Job item: Your copy must hold all of the data below, unchanged and without images.

##### Supplied records

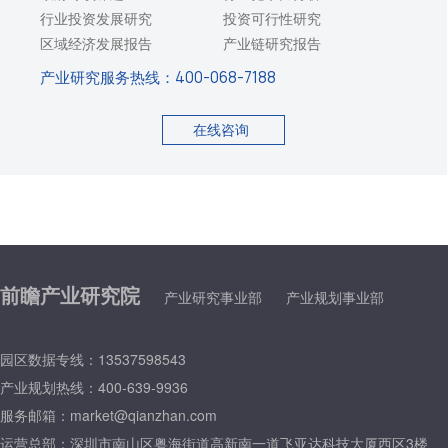
行业投资发展研究
投资可行性研究
区域经济发展报告
产业链研究报告
产业研究服务热线：
400-068-7188
在线咨询
前瞻产业研究院
产业研究事业部
产业规划事业部
园区数据专线：13537598543
产业规划热线：400-639-9936
服务邮箱：market@qianzhan.com
运营总部：
深圳市南山区粤海街道高新南一道飞亚达科技大厦西区3楼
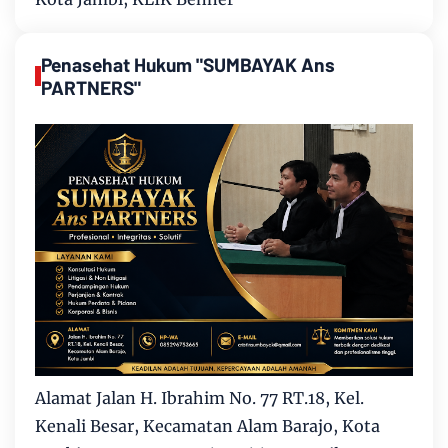
Penasehat Hukum "SUMBAYAK Ans
PARTNERS"
Alamat Jalan H. Ibrahim No. 77 RT.18, Kel.
Kenali Besar, Kecamatan Alam Barajo, Kota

##########

Answer to the problem:
行业投资发展研究
投资可行性研究
区域经济发展报告
产业链研究报告
产业研究服务热线：
400-068-7188
在线咨询
前瞻产业研究院
产业研究事业部
产业规划事业部
园区数据专线：13537598543
产业规划热线：400-639-9936
服务邮箱：market@qianzhan.com
运营总部：
深圳市南山区粤海街道高新南一道飞亚达科技大厦西区3楼
Penasehat Hukum "SUMBAYAK Ans
PARTNERS"
Alamat Jalan H. Ibrahim No. 77 RT.18, Kel.
Kenali Besar, Kecamatan Alam Barajo, Kota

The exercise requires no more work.